§ Working data
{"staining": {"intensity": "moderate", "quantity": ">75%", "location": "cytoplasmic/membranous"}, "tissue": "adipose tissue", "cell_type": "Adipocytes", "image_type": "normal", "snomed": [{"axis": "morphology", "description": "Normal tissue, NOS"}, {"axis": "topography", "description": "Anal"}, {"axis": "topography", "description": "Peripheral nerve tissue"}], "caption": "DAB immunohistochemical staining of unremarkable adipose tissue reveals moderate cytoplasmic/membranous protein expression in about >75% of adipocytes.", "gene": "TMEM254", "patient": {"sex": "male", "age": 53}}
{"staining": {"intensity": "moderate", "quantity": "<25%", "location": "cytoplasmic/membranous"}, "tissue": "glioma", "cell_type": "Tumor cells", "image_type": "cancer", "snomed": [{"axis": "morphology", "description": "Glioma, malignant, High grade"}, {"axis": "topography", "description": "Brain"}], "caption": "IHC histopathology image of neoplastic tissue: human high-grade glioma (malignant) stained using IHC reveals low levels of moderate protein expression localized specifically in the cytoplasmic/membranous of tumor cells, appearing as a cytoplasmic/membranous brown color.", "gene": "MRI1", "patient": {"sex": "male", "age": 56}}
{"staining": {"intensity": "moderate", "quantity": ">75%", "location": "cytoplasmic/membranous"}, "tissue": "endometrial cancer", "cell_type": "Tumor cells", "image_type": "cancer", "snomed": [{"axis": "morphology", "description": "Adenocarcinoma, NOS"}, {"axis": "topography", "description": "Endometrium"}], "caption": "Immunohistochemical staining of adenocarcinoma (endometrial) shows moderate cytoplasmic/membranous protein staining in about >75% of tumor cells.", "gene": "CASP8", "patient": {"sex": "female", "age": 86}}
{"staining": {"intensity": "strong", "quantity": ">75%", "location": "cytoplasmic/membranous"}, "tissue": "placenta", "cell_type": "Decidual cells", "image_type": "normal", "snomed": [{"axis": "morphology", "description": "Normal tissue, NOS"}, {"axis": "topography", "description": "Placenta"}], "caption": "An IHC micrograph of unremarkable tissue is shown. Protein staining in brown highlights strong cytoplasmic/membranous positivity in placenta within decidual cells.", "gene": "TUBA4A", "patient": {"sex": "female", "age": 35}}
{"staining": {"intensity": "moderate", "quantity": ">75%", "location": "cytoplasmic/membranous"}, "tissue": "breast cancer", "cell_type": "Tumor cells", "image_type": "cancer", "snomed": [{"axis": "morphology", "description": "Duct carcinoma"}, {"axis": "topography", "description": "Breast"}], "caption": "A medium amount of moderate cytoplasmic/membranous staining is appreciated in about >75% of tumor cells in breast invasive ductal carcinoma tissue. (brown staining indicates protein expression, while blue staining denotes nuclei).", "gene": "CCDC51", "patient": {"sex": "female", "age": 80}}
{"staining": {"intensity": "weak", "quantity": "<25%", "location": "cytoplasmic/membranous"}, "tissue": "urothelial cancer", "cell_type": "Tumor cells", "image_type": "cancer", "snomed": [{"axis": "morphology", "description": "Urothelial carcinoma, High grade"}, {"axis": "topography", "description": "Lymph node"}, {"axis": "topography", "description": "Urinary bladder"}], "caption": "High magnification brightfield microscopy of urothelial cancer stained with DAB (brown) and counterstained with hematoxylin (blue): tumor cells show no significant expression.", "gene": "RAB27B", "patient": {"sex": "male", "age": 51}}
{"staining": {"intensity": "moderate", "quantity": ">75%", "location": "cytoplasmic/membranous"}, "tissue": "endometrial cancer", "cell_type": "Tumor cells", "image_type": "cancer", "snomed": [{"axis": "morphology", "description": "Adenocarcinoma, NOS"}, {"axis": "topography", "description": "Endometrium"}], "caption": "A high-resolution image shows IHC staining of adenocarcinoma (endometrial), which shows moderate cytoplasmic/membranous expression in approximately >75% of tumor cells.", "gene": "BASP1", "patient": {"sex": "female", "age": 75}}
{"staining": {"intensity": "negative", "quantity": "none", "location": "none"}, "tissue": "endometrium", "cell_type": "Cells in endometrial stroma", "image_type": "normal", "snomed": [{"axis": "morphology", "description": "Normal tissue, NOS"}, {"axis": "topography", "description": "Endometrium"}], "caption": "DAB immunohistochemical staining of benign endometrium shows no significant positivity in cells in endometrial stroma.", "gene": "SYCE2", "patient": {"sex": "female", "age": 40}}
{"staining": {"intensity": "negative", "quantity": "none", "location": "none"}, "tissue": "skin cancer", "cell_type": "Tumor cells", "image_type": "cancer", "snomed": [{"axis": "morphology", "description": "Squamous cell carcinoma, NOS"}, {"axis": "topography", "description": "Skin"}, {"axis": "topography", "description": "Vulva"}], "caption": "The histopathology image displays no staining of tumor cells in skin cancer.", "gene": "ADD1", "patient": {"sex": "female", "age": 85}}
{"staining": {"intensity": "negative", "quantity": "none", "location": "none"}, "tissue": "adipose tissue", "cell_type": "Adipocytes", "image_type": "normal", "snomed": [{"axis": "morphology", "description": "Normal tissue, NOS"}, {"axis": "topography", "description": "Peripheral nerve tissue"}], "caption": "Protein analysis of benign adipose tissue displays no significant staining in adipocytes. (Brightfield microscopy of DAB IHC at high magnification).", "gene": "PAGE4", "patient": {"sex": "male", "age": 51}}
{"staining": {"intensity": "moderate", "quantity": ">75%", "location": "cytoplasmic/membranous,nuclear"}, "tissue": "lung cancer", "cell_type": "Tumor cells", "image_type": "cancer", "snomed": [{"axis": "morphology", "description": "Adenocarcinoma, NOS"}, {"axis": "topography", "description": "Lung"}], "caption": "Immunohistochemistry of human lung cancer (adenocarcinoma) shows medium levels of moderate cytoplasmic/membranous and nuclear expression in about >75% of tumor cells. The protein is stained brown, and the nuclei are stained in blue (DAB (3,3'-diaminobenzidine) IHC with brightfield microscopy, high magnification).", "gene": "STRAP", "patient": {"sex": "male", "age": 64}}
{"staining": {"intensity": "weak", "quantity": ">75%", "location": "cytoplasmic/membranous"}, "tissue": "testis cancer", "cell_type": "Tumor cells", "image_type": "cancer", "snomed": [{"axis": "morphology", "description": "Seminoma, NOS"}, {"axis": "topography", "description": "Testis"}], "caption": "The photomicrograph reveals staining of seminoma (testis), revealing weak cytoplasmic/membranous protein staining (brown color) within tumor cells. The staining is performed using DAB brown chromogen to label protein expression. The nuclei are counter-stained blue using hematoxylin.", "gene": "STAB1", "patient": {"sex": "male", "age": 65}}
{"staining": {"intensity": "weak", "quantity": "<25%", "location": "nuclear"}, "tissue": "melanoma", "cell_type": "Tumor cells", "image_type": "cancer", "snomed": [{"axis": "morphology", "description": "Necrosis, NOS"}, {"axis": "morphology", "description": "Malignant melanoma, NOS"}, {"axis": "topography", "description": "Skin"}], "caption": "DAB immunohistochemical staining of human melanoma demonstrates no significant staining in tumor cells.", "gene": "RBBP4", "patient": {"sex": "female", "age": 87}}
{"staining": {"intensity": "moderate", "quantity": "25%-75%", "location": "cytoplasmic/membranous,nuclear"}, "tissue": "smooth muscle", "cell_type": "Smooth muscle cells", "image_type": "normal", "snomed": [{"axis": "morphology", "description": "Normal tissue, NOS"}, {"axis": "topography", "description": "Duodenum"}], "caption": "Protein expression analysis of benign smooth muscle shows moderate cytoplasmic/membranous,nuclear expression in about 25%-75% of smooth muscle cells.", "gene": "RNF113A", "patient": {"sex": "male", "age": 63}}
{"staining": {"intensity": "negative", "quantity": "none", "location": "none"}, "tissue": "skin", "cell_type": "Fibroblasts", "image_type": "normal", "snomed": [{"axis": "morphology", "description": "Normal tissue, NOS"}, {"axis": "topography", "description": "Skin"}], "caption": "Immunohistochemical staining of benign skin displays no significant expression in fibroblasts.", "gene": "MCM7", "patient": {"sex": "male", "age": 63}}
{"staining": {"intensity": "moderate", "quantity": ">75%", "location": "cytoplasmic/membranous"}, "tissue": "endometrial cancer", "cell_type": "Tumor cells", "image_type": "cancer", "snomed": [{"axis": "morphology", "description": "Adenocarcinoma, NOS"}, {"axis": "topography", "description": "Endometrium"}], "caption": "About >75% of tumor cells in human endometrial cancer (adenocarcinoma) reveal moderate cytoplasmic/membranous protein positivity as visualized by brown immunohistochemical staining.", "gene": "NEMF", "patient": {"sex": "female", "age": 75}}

§ Exercise
Using the entries above, give again exactly the lines from the line holding "of human lung" through the line holding "photomicrograph reveals staining". Include both end lines and nothing else.

§ Exercise output
{"staining": {"intensity": "moderate", "quantity": ">75%", "location": "cytoplasmic/membranous,nuclear"}, "tissue": "lung cancer", "cell_type": "Tumor cells", "image_type": "cancer", "snomed": [{"axis": "morphology", "description": "Adenocarcinoma, NOS"}, {"axis": "topography", "description": "Lung"}], "caption": "Immunohistochemistry of human lung cancer (adenocarcinoma) shows medium levels of moderate cytoplasmic/membranous and nuclear expression in about >75% of tumor cells. The protein is stained brown, and the nuclei are stained in blue (DAB (3,3'-diaminobenzidine) IHC with brightfield microscopy, high magnification).", "gene": "STRAP", "patient": {"sex": "male", "age": 64}}
{"staining": {"intensity": "weak", "quantity": ">75%", "location": "cytoplasmic/membranous"}, "tissue": "testis cancer", "cell_type": "Tumor cells", "image_type": "cancer", "snomed": [{"axis": "morphology", "description": "Seminoma, NOS"}, {"axis": "topography", "description": "Testis"}], "caption": "The photomicrograph reveals staining of seminoma (testis), revealing weak cytoplasmic/membranous protein staining (brown color) within tumor cells. The staining is performed using DAB brown chromogen to label protein expression. The nuclei are counter-stained blue using hematoxylin.", "gene": "STAB1", "patient": {"sex": "male", "age": 65}}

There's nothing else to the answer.